How can the new model developed by Japanese scientists help improve tsunami warning systems?

Unlocking the secrets of the sea: How Japanese scientists are working to improve tsunami warning systems

The Hunga Tonga-Hunga Ha'apai volcano in Tonga erupted on January 15, 2022, causing massive amounts of energy to be released into the atmosphere and ocean, leading to tsunamis across the Pacific Ocean. The Shocks, Solitons, and Turbulence Unit of the Okinawa Institute of Science and Technology (OIST) in Japan has conducted research into the disturbances in the atmosphere and ocean during this event and has developed a supercomputer model to enhance the current tsunami early warning systems.

Stephen Winn, a research technician in the unit and first author of the research article, stated “It's important to know how the atmospheric wave changes in time to make accurate predictions that would be of use for warning systems.”    

Unlike a regular tsunami caused by a rapid movement of the seabed, the large waves caused by the Tonga explosion were also influenced by a pressure wave hundreds of kilometers wide released into the atmosphere. The atmospheric pressure wave first moved upwards and then spread outwards traveling at 1,141 km/h on average, about 400km/h faster than a regular tsunami can travel in deep water. It traveled around the earth causing waves as far away as the Mediterranean Sea. “This was the first event of its kind recorded in detail by modern instruments,” Prof. Emile Touber, leader of the Shocks, Solitons and Turbulence Unit stated. 

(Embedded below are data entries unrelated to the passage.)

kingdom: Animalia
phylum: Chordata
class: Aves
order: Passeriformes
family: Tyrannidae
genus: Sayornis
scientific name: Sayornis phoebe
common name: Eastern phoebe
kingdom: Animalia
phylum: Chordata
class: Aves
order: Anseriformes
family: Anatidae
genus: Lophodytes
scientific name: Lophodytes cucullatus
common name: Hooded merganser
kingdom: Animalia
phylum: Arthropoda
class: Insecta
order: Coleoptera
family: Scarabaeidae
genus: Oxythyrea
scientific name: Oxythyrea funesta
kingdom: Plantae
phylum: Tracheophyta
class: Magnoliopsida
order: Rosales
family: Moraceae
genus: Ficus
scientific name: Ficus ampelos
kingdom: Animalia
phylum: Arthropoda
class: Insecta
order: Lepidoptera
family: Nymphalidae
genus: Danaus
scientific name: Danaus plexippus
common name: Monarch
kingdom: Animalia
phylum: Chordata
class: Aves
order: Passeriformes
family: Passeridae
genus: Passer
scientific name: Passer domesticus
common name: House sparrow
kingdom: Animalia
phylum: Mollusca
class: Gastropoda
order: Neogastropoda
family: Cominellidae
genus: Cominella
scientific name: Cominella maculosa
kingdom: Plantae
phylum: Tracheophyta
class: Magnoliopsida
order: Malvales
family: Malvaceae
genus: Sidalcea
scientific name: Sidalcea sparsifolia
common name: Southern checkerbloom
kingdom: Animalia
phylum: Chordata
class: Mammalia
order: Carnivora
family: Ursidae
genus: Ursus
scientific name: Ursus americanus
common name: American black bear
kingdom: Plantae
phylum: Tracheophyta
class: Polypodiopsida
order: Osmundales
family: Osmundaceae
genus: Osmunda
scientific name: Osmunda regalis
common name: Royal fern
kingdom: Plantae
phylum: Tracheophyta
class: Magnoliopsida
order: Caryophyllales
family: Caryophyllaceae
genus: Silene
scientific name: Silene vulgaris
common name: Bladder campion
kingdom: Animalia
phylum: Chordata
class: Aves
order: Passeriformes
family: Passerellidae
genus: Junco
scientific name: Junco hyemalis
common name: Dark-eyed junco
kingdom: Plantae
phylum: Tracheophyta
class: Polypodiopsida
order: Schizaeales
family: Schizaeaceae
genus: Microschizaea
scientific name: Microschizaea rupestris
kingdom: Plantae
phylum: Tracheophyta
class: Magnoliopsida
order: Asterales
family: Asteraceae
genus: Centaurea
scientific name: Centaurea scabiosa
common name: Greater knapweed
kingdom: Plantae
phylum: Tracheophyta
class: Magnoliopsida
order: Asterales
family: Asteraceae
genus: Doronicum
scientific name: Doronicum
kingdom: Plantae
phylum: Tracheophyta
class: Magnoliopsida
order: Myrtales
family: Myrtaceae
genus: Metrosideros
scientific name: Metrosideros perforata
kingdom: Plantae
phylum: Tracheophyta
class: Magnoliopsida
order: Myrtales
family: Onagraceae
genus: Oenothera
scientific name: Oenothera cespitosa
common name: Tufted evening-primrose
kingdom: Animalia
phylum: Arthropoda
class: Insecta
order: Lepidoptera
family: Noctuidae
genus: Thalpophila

As the atmospheric wave travels above the ocean, it displaces the body of water underneath, creating waves that travel faster than a regular tsunami. “Normally, a tsunami wave created in the Pacific would not reach the Mediterranean because it would have to travel around land masses to get there, but atmospheric waves are not restricted, traveling over those land masses,” Dr. Adel Sarmiento, a postdoc researcher at the unit explained. This is why the wave can reach worldwide and has a broader impact than a regular tsunami.  

The scientists used measurements from the Tonga event to validate their model and used a state-of-the-art code, dNami, co-developed by Dr. Nicolas Alferez at the Conservatoire National des Arts et Métiers in Paris, France, to rapidly simulate the earth during the event using the supercomputer at OIST. The code allows them to create simulations in satisfactory resolution, faster than real-time, so that they are useful for improving warning systems in the future.

Prof. Touber explained that they can now more accurately predict the arrival time and height of a wave at a specific location and rapidly identify areas at high risk. 

Hurricanes and typhoons can also cause disturbances in the atmosphere that interact with the sea, causing significant water level changes that will affect coastlines. “With our model, we can explore what might happen to the water flow as it approaches the coast if the sea level changes by a certain amount with certain typical storm conditions,” Prof. Touber said. “This can help decide on the kind of coastal defense systems that should be put in place for storm-related surges.” 

A group of scientists from Japan conducted a study on the interactions between the ocean and atmosphere that occurred after the Tonga volcano eruption. The results of the study were very promising as they developed a model that has the potential to predict high-risk areas with great accuracy and improve the existing tsunami warning systems. This research is a major milestone in understanding the complex interplay between the ocean and atmosphere and has the potential to save many lives and properties in the future.